Dec 122018
 

(I sent an email to the scientist, to try and find an update for 2019.  No response.)

by  Sandra McCulloch

All Vancouver Island glaciers, including the iconic Comox Glacier, will be gone within 25 years

due to climate change says University of Victoria geography professor Dan Smith.

“There are not many glaciers left,” Smith said.

 

Island glaciers

 

“In the 1970s, they did an inventory on Vancouver Island and they counted about 170 glaciers, and I’d say there are five of what you could call glaciers left.”

 

Comox glacier at a square kilometre is the largest, but compared with others in the Rockies, “is a tiny little thing,” said Smith.

 

Glacial melt accelerated on Vancouver Island icefields because they were small to begin with, he said.

 

The Comox glacier has probably thinned by 60 metres since the earliest air photograph of it was taken in 1931, Smith said.

 

“It has to retain a certain thickness to retain glacial ice. You look at Google Earth now and there are rocks sticking out all over.”

 

News that the Comox glacier will soon be gone from the horizon is alarming, said Comox Mayor Paul Ives.

 

“We look at it every day.

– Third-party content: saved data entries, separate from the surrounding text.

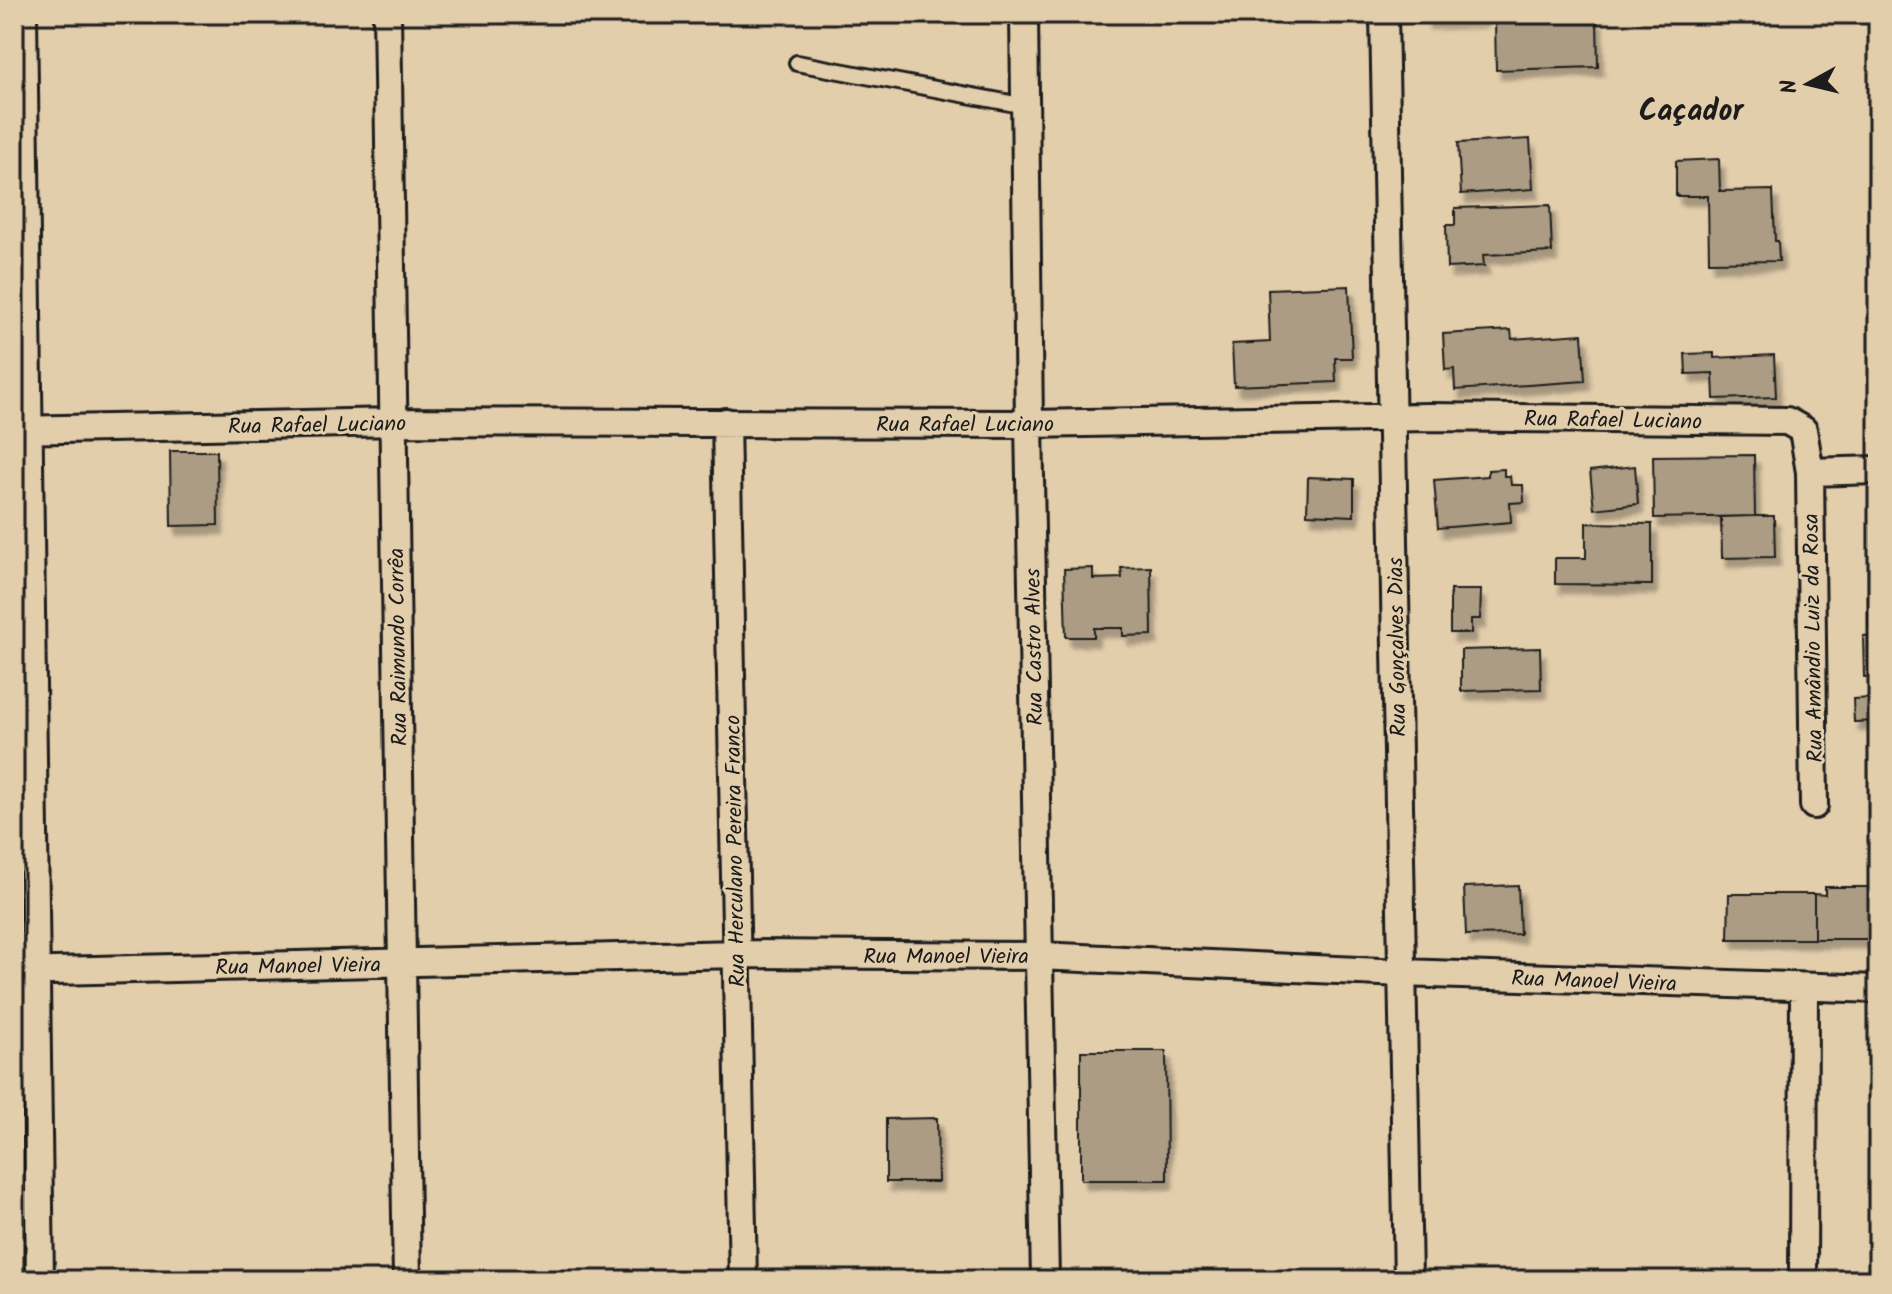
<svg xmlns="http://www.w3.org/2000/svg" width="1892" height="1294" viewBox="0 0 1892 1294" font-family="Kalam,sans-serif">
<defs>
<filter id="shadow"><feDropShadow dx="5" dy="9" stdDeviation="2" flood-color="#0004"/></filter>
</defs>
<rect width="100%" height="100%" fill="#e3ceac"/>
<filter id="ink" filterUnits="userSpaceOnUse"><feTurbulence type="fractalNoise" baseFrequency=".0125" numOctaves="2"/><feDisplacementMap in="SourceGraphic" scale="16" xChannelSelector="R" yChannelSelector="G"/><feConvolveMatrix kernelMatrix="1 2 1 2 8 2 1 2 1" color-interpolation-filters="sRGB"/></filter>
<g filter="url(#ink)">
<path fill="#ac9c84" stroke="#1c1c1c" stroke-width="2" filter="url(#shadow)" d="M1425 14H1483V18L1425 20Z
M1597 18 1598 67 1496 70 1495 21Z
M1530 139 1533 189 1461 194 1458 143Z
M1719 159 1720 191 1773 190 1775 241H1778L1779 261 1709 262 1708 196H1676V161Z
M1550 205 1552 252 1483 255 1484 266 1447 268 1446 225H1455V208Z
M1349 286 1352 358H1335L1336 382 1234 386 1232 344 1270 342 1268 289Z
M1511 330 1512 339 1582 334 1585 381 1455 390 1454 369 1445 370 1443 334Z
M1714 353V358L1774 355 1776 397 1714 399 1713 373 1686 374 1685 354Z
M170 451H217L218 525 171 526Z
M1754 455 1755 516 1654 518 1653 456Z
M1635 466 1638 504 1594 509 1590 471Z
M1504 469V476H1510L1511 485H1523L1524 502 1510 503 1511 522 1438 528 1434 480 1488 476V470Z
M1308 477 1354 479V516L1307 514Z
M1872 510H1878V566H1872Z
M1755 516H1774L1775 557 1722 558 1721 517Z
M1586 523 1652 524V585L1555 584V558H1586Z
M1151 567 1152 635 1123 636V628H1094V637H1066L1064 569 1093 568V579L1122 578 1121 568Z
M1868 571H1878V629H1869Z
M1450 590H1481L1480 619H1471V633H1450Z
M1878 635V676L1864 677 1863 636Z
M1540 648 1541 689 1461 691V650Z
M1878 698V721L1854 722 1853 699Z
M1872 750H1878V791H1871Z
M1518 885 1520 934 1466 935 1464 887Z
M1825 887H1878V939H1814V894L1825 895Z
M1729 894H1814V939H1728Z
M1081 1051H1166L1167 1180H1081Z
M937 1118 938 1182H886V1119Z"/>
<g fill="none" stroke-linecap="round" stroke-linejoin="round">
<defs>
<path id="lane" d="M797 63 1026 106"/>
<path id="street" d="M23 14 40 1280
M387 14 407 1280
M1024 14 1029 424 1045 1280
M1384 14 1408 1280
M726 422 743 1280
M14 430 394 422 1029 424 1429 417 1787 421 1803 430 1810 472 1878 470
M1810 472 1814 805
M14 972 737 954 1039 956 1402 973 1878 989
M1803 1280 1804 988"/>
</defs>
<use href="#lane" stroke="#1c1c1c" stroke-width="20"/>
<use href="#street" stroke="#1c1c1c" stroke-width="32"/>
<use href="#lane" stroke="#e3ceac" stroke-width="14"/>
<use href="#street" stroke="#e3ceac" stroke-width="26"/>
</g>
</g>
<g text-anchor="middle" stroke-width="6" stroke-linejoin="round" paint-order="stroke">
<g font-size="22" fill="#1c1c1c" stroke="#e3ceac">
<text transform="translate(1613 419) rotate(1)" y="8">Rua Rafael Luciano</text>
<text x="965" y="431">Rua Rafael Luciano</text>
<text transform="translate(317 424) rotate(-1)" y="8">Rua Rafael Luciano</text>
<text transform="translate(1812 638) rotate(-91)" y="8">Rua Amândio Luiz da Rosa</text>
<text transform="translate(397 647) rotate(-91)" y="8">Rua Raimundo Corrêa</text>
<text transform="translate(1033 647) rotate(-91)" y="8">Rua Castro Alves</text>
<text transform="translate(1396 647) rotate(-91)" y="8">Rua Gonçalves Dias</text>
<text transform="translate(734 851) rotate(-91)" y="8">Rua Herculano Pereira Franco</text>
<text x="946" y="963">Rua Manoel Vieira</text>
<text transform="translate(298 965) rotate(-1)" y="8">Rua Manoel Vieira</text>
<text transform="translate(1594 980) rotate(2)" y="8">Rua Manoel Vieira</text>
</g>
<g font-size="30" font-weight="bold" fill="#1c1c1c" stroke="#e3ceac">
<text x="1691" y="120">Caçador</text>
</g>
</g>
<rect width="1892" height="1294" fill="none" stroke="#e3ceac" stroke-width="48"/>
<rect x="24" y="24" width="1844" height="1246" fill="none" stroke="#1c1c1c" stroke-width="3" filter="url(#ink)"/>
<g transform="translate(1808 84) rotate(262)" stroke="#e3ceac" stroke-width="6" paint-order="stroke">
<path d="M0-6L14 30L0 20L-14 30Z" fill="#1c1c1c"/>
<text y="-12" font-size="22" font-weight="bold" text-anchor="middle" fill="#1c1c1c">N</text>
</g>
</svg>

Certainly from the town of Comox, it’s the centrepiece of our view.”

 

Glaciers on the Island aren’t seen as a significant source of water. “They’re really more icons than anything else,” said Smith.

 

The other four glaciers “have largely disappeared,” he said. “Glaciers are very effective at reflecting temperatures and precipitation changes — they’re very responsive,” said Smith, who is studying other B.C. glaciers that have thinned by 100 metres and retreated five kilometres.

 

“The significance of what’s going on now is it’s going on on a global scale and seems to be happening more rapidly than in the past,” Smith said.

 

The loss of Vancouver Island’s glaciers could affect spawning salmon, which need cold water to survive.

 

Old-timers in the Comox Valley have seen the glacier melt away over the years, Smith said. “They have a pretty good perspective that [the glacier] is changing and it’s changing rapidly, and that pace of change is accelerating as there is less and less ice there.”

 

Lindsay Elms, author of Beyond Nootka: A Historical Perspective of Vancouver Island Mountains, said he has noticed the Comox glacier thinning in recent years.

 

A couple of years ago, he tried to hike across the glacier and noticed all the new snow had gone, leaving old snow and ice behind. “There were all these big ponds of water everywhere and, with poor visibility, we ended up deciding we couldn’t go on,” said Elms.

 

“It’s quite flat up there, easy to get disoriented, so we turned around and came back.”

 

The conditions pose a hazard for climbers because more crevasses will open up, their locations obscured by snow each winter.

 

“It increases the potential for falling through into the glacier,” said Elms, an avid hiker.

 

“A lot of people here in the Comox Valley are wondering, what happens if all the snow goes from the Comox glacier, what happens to our iconic symbol?” Elms said. “I think we are contributing to [climate change],” he said.

 

A study by the University of Northern B.C. found that between 1985 and 2005, the glacier surface on Vancouver Island dropped from 18.2 square kilometres to 14.5 square kilometres, a loss of 20 per cent.

 

The average size of Island glaciers is 0.3 square kilometres, much smaller than the provincial average of 2.11 square kilometres.